A gift to a community foundation fulfills certain tax objectives. You get a charitable income tax deduction in the year you make the gift AND your gross estate is reduced for estate planning purposes. In addition, you can eliminate capital gains taxes when you give appreciated property.
Create Your Own Family Foundation
Form your own foundation to support a charitable mission during life or at death. For certain families or purposes, a community foundation can be too confining. A private family foundation is a vehicle for assets while you are living and endures as long as your family needs it to.
Family members can participate in charitable grantmaking and governance. There are no specific legal requirements for private family foundations. A family foundation is simply a type of private foundation governed by IRS guidelines.

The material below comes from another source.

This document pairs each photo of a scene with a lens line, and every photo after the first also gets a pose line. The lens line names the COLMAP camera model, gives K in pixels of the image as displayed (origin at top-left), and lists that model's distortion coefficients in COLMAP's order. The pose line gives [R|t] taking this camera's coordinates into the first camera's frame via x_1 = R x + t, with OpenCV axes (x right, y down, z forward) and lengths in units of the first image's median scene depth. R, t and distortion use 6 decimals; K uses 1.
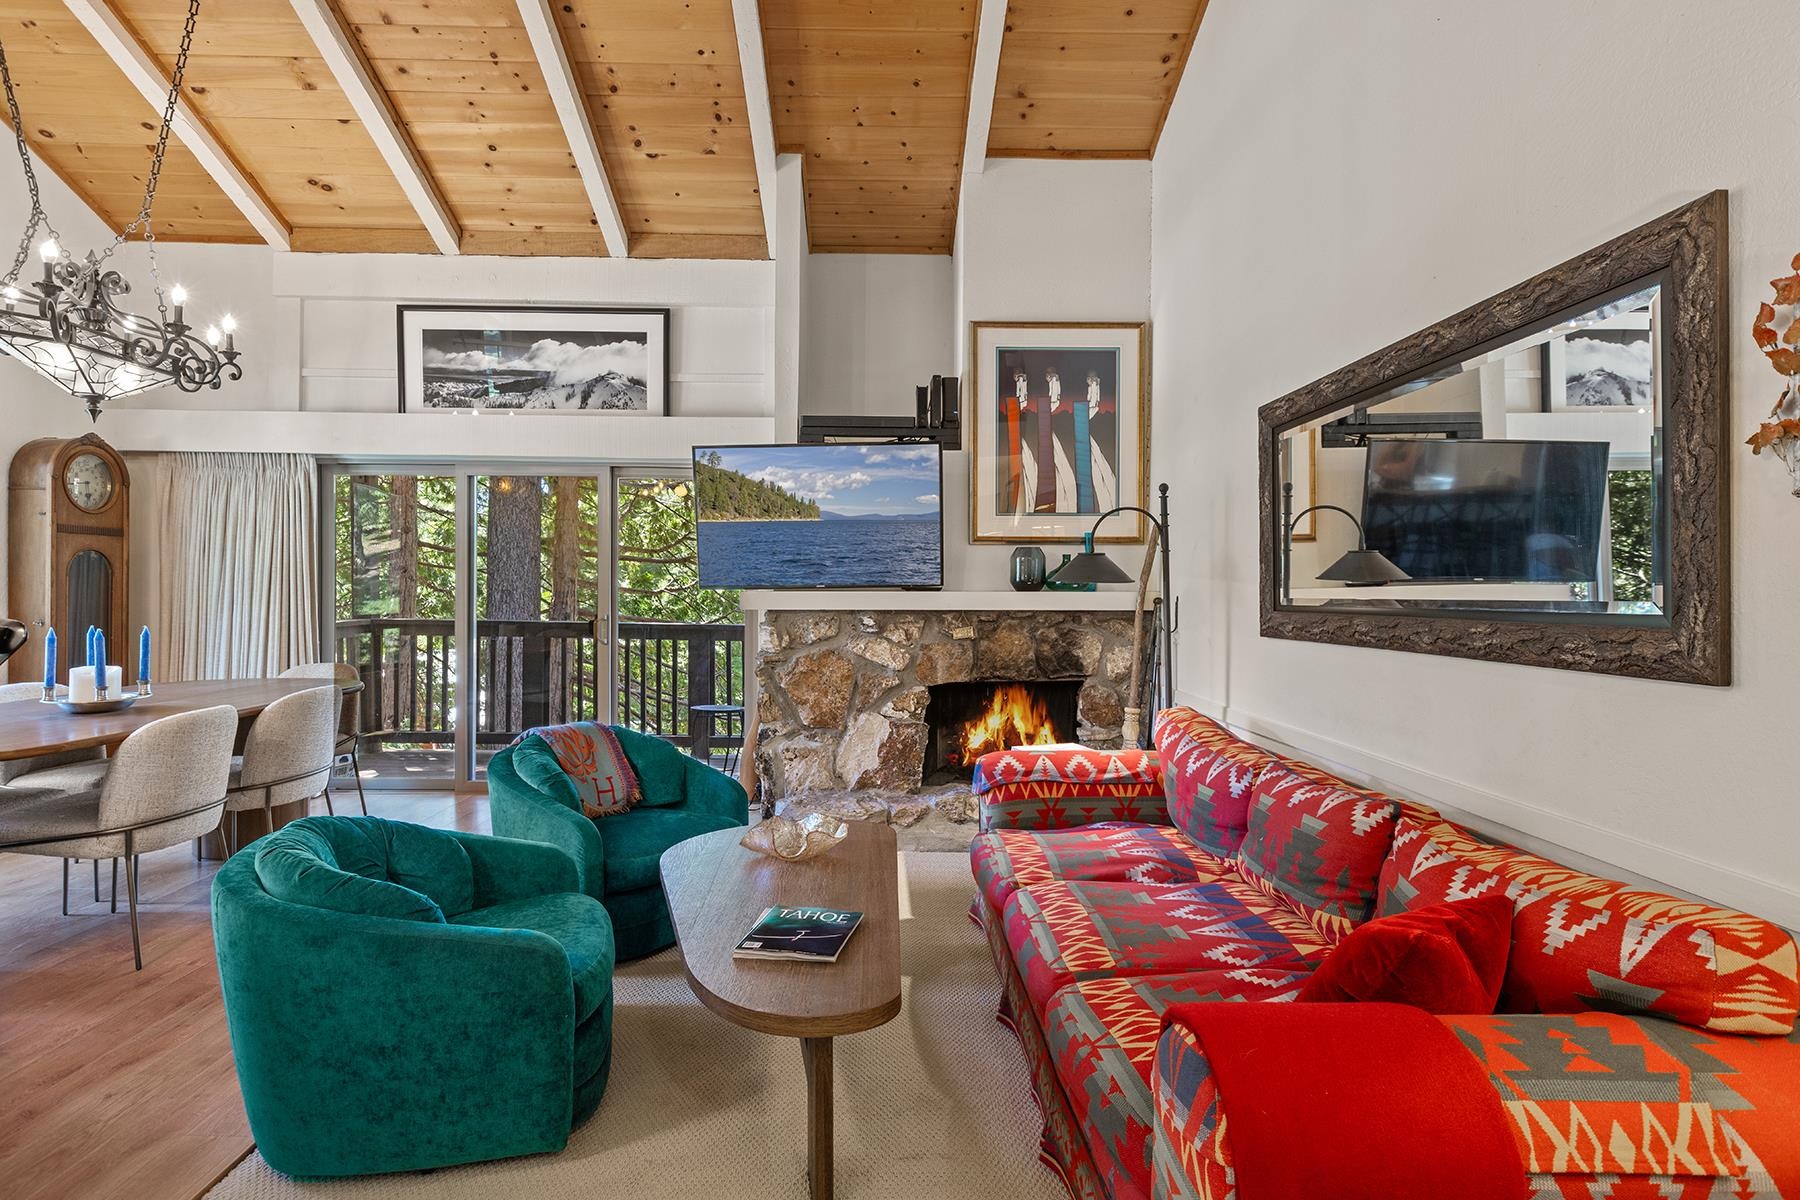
lens RADIAL K [[887.5, 0, 895.9], [0, 887.5, 579.9], [0, 0, 1]] dist [0.000234, 0.000104]
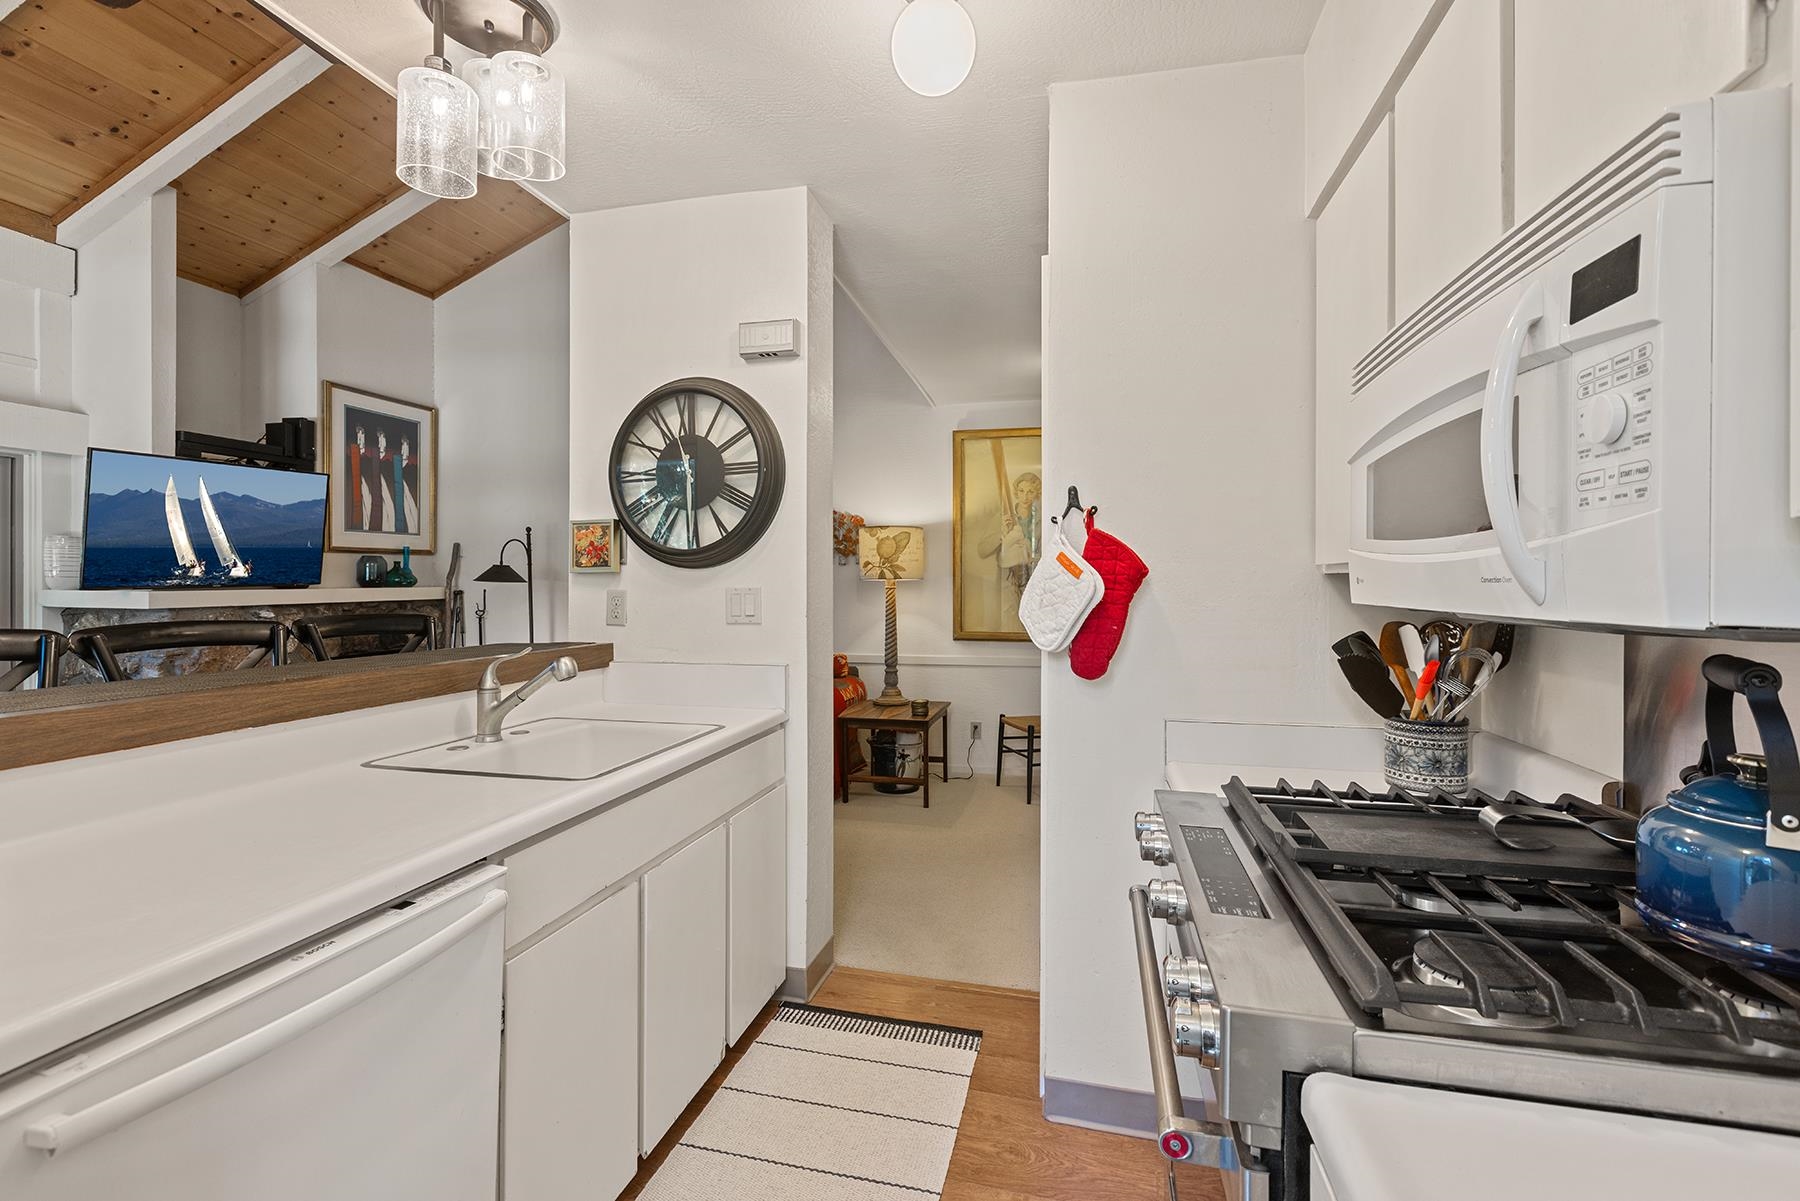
lens RADIAL K [[810.2, 0, 889.2], [0, 810.2, 587.8], [0, 0, 1]] dist [0.001854, 0.000677]
pose [[0.270607, -0.012373, 0.962611, -0.839535], [-0.007261, 0.999863, 0.014893, -0.011396], [-0.962663, -0.011020, 0.270480, -0.118865]]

The IRS estimates that 50% of private foundations are family foundations.
Family foundation assets are public and the setup and maintenance can be complex. However, for high net worth individuals, the benefits may be worth the trouble.
How Do You Want to Be Remembered?
Taking care of your family is the usual first priority for estate planning. After that, people want to think about the things that are important in their lives. Dedicating a portion of your remaining wealth to charitable giving is one of the ways to continue what is important to you, even after death.
Whether dedicated to researching a medical cure for a rare disease or to helping the homeless or your local teachers, you can leave a legacy of generosity. You can make a bequest, designate a beneficiary or enter into more complex plans.